Едва она сошла на берег, как энтузиасты построились и вытянулись, как на параде.
– Ровняйсь! Смирно! – приказала им Бьянка. – Вольно. Взять периметр под охрану. – Подождала, пока подействует, посмотрела вслед бегущим и, сменив командный голос на обыкновенный, кивнула Песцову. – Ну что, пойдём устраиваться.
Идти устраиваться пришлось вниз. Песцов раньше здесь никогда не бывал, но был премного наслышан о многочисленных подземных, давно затопленных этажах, о гулких таинственных коридорах, в глубине которых отдаются чьи-то шаги, о бездонных вентиляционных люках, прячущихся в глубокой траве…
Пока что самой реальной была опасность выпачкать ноги. Длинный каземат, в который они вошли, оказался невероятно загажен. Рыболовы, яхтсмены, кто там ещё много-много лет использовали его в качестве сортира – собственно, а куда им было деваться?
– Отличное местечко, – одобрил Песцов. – Я на месте Чёрного Пса сюда точно бы не полез.
– Мы же полезли, – отозвалась Бьянка, и каменная труба коридора странно исказила её голос.

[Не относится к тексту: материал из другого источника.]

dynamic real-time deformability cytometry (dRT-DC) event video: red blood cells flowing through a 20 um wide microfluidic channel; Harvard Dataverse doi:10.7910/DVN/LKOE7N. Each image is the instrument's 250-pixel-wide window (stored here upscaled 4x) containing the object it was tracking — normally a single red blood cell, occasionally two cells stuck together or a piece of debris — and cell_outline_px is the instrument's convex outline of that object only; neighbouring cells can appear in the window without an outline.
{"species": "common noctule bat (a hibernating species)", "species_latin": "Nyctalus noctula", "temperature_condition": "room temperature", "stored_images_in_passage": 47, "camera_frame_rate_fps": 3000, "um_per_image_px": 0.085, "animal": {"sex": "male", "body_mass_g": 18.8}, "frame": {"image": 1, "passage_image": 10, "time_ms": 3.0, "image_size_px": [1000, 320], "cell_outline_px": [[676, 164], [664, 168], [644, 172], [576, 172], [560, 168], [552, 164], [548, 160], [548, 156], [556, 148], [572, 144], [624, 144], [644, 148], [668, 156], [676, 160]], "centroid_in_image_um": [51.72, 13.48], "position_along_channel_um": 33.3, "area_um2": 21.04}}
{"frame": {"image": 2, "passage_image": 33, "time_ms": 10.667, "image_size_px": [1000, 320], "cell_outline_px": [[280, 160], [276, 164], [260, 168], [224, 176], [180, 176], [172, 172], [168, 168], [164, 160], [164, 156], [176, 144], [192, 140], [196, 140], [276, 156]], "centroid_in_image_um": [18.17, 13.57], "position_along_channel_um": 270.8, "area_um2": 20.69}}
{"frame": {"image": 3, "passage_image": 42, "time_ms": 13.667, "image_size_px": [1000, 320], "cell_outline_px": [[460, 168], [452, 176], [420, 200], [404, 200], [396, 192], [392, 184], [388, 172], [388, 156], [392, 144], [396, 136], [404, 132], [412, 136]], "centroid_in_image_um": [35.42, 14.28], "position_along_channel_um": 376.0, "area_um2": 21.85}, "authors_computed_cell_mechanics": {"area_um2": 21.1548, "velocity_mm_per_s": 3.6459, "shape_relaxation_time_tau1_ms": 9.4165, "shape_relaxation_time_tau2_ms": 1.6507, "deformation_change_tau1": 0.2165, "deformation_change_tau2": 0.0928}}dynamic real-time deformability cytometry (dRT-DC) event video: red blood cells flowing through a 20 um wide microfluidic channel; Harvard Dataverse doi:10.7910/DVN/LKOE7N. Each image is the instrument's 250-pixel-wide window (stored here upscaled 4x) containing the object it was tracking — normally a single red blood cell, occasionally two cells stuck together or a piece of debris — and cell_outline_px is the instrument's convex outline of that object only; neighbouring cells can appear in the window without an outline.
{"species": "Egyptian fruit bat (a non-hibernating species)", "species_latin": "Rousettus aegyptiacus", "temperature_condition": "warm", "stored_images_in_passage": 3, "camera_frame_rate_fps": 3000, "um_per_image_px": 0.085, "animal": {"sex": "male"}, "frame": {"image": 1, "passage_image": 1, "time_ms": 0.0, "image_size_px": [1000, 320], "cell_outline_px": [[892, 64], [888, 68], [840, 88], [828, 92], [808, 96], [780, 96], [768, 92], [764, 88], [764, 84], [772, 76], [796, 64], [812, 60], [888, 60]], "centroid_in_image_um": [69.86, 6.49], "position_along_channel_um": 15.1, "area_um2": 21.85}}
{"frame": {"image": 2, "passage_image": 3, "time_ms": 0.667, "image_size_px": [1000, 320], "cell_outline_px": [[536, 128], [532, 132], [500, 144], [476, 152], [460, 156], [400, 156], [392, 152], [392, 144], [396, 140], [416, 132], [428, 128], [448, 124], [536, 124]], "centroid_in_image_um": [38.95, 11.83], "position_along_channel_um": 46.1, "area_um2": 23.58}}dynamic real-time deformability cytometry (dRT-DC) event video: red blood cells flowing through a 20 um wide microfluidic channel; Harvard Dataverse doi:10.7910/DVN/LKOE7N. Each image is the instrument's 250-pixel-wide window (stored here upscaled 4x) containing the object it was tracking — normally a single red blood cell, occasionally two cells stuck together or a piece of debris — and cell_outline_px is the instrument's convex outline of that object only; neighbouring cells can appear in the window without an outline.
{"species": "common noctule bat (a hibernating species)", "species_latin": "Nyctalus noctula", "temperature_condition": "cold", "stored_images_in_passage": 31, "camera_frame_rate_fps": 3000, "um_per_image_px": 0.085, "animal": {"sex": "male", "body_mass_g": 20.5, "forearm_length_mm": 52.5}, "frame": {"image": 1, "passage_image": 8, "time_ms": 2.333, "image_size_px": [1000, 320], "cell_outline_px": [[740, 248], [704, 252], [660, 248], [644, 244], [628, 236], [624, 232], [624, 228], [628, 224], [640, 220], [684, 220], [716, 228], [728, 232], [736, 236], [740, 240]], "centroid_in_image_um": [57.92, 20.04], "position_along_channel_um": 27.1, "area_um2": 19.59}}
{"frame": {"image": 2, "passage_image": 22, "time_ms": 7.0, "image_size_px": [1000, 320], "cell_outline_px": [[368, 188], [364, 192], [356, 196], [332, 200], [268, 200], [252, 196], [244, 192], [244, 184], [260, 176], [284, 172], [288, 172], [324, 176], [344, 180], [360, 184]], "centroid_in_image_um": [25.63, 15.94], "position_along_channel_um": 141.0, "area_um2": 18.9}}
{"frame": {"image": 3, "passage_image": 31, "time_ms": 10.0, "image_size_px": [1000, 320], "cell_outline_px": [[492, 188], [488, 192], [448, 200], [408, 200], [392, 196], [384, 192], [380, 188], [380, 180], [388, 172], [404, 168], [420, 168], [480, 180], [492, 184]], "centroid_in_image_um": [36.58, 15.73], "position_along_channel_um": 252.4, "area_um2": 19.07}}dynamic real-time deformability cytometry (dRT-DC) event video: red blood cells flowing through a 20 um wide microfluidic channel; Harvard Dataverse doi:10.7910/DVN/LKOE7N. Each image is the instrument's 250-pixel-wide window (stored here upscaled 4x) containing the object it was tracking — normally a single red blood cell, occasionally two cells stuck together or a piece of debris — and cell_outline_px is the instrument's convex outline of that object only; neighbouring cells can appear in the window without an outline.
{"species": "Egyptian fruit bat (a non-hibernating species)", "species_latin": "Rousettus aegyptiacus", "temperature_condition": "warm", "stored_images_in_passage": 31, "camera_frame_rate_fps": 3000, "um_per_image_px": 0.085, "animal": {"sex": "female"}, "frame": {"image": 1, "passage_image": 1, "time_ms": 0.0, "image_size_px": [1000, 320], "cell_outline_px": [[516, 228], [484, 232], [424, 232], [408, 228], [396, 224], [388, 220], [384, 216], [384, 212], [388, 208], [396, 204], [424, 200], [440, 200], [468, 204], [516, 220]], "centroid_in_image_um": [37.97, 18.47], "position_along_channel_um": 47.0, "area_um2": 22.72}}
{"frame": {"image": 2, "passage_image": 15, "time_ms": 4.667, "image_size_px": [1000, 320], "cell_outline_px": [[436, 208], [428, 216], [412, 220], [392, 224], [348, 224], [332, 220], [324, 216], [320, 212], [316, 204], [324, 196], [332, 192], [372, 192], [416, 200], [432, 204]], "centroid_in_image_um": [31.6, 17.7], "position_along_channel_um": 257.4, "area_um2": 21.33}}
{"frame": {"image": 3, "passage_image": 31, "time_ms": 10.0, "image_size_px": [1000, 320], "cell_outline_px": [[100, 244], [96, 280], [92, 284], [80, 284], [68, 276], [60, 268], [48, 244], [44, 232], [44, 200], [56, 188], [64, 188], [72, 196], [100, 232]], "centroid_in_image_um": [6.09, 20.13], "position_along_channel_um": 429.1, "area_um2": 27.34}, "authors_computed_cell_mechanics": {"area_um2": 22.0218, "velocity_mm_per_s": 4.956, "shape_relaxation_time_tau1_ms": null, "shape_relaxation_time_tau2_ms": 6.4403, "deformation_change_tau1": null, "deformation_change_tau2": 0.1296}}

Чем дальше от входа, тем чище делался бетонный пол. Наконец Бьянка подошла к стене и упёрла луч фонарика в кирпичную кладку на месте замурованного прохода.
– Так, десять слева… Восемь снизу…
Один из кирпичей оказался фальшивым, как тот салат оливье. За ним обнаружилась панель с цифрами, Бьянка набрала комбинацию, прибор пискнул и зажёг зелёную лампочку. Клацнуло, щёлкнуло, грохнуло, где-то басовито заурчало, и в полу открылся ход. Надо думать, в те самые, давно затопленные этажи.
– Заходи, дорогой. – Бьянка первая стала спускаться по узкой винтовой лестнице. – Будь как дома.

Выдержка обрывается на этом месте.